Stanton's model is widely used in the teaching of comparative genocide studies in a variety of settings, ranging from university courses to museum education, settings which include the Dallas Holocaust and Human Rights Museum. The model is based on the structuralist theories of Jean Piaget and Noam Chomsky that describe the transformations in human cognition and language.
Stanton developed the model after directing a relief program in Phnom Penh, Cambodia in 1980. He published the model in the 1987 Faulds Lecture at Warren Wilson College. The model originally contained eight stages of genocide, but in 2012 he added two additional stages: discrimination and persecution.

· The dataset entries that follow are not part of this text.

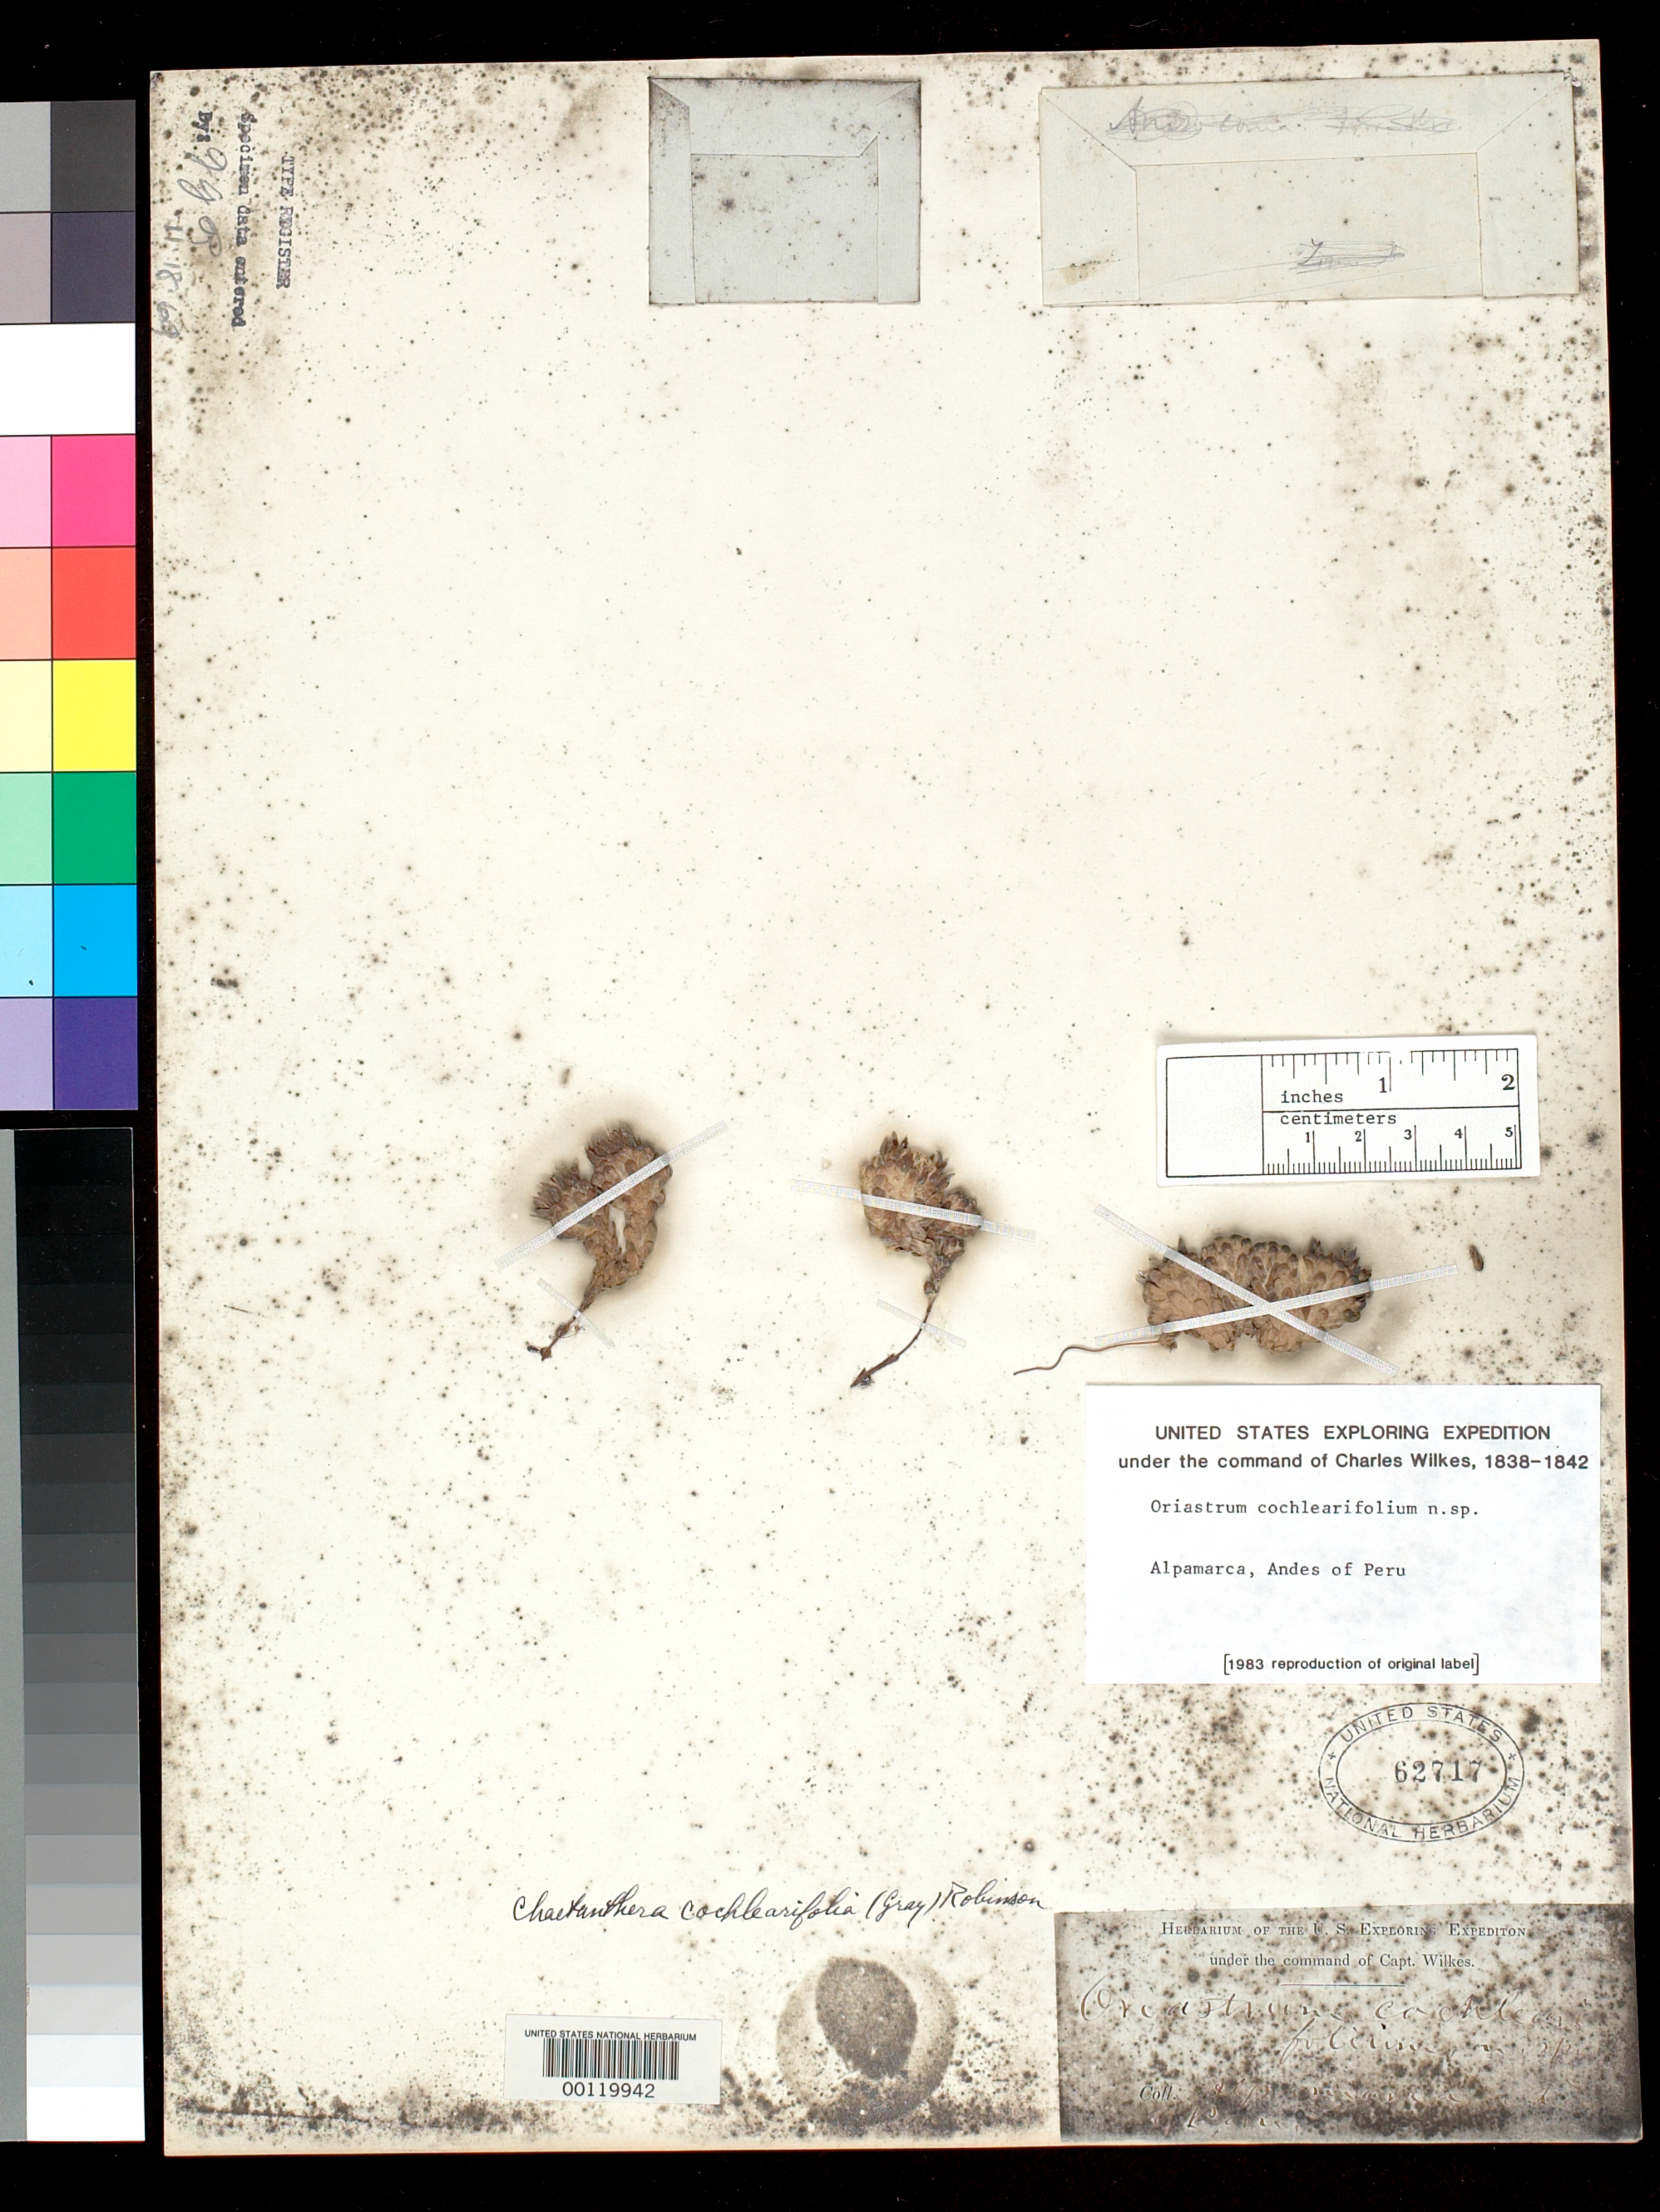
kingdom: Plantae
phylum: Tracheophyta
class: Magnoliopsida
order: Asterales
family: Asteraceae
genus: Oriastrum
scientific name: Oriastrum cochlearifolium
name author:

In 1996, Stanton presented a briefing paper called "The 8 Stages of Genocide" to the United States Department of State. In the paper, he suggested that genocides occur in eight stages that are "predictable but not inexorable". Each 'stage' or process can be countered with preventive measures. The suggested intervention measures are ones that the United States government and NATO could implement or influence other European and African nations to implement including diplomacy or as a last resort, military intervention.
The first stage, classification, involves the division of people into "us" and "them" based on perceived differences such as ethnicity, religion, or nationality. The stage of symbolization involves the assignment of names or symbols onto the classifications, identifying members of the "other" group. Nazi yellow stars imposed on Jews were a classic example. When combined with the stage of "discrimination" or the stage of "dehumanization," a dominant group may develop an ideology of superiority over an oppressed group, creating justifications for genocide and crimes against humanity. Whole groups may be excluded from classification as "citizens" in order to justify discrimination against them and exclusion from their human rights. Discrimination and dehumanization impose stereotypes on the targeted group that reinforce their inferior status in the eyes of the perpetrators. Dehumanization makes murder without guilt possible for perpetrators, because they are convinced they are purifying society by ridding it of "rats" or "cockroaches." This can manifest in the form of hate symbols, propaganda, or incendiary speech that seeks to justify violence against the targeted group. These stages may be followed by organization of hate groups and polarization, in which extremists target moderates as class or group enemies. In the preparation stage, perpetrators plan the genocide and mobilize support for their genocidal campaign. Crimes against the targeted group intensify into persecution, in order to isolate and marginalize the targeted group. The stage of killing, destruction of conditions of life, prevention of births, and kidnapping children is extermination of members of the targeted group. At this stage, lawyers may finally be willing to recognize the crime of "Genocide." From the beginning of the genocidal process to long afterwards, perpetrators deny that they committed any crimes. This is the stage of denial, which begins and follows every genocide, sometimes lasting for centuries.
Henry Theriault, genocide scholar, argues that the stage model is flawed because it treats denial as a final or discrete stage of genocide, whereas denial is a non-essential rhetorical strategy that can occur before, during, after, or be superseded by the "consolidation" the victimsâ permanent marginalization or erasure.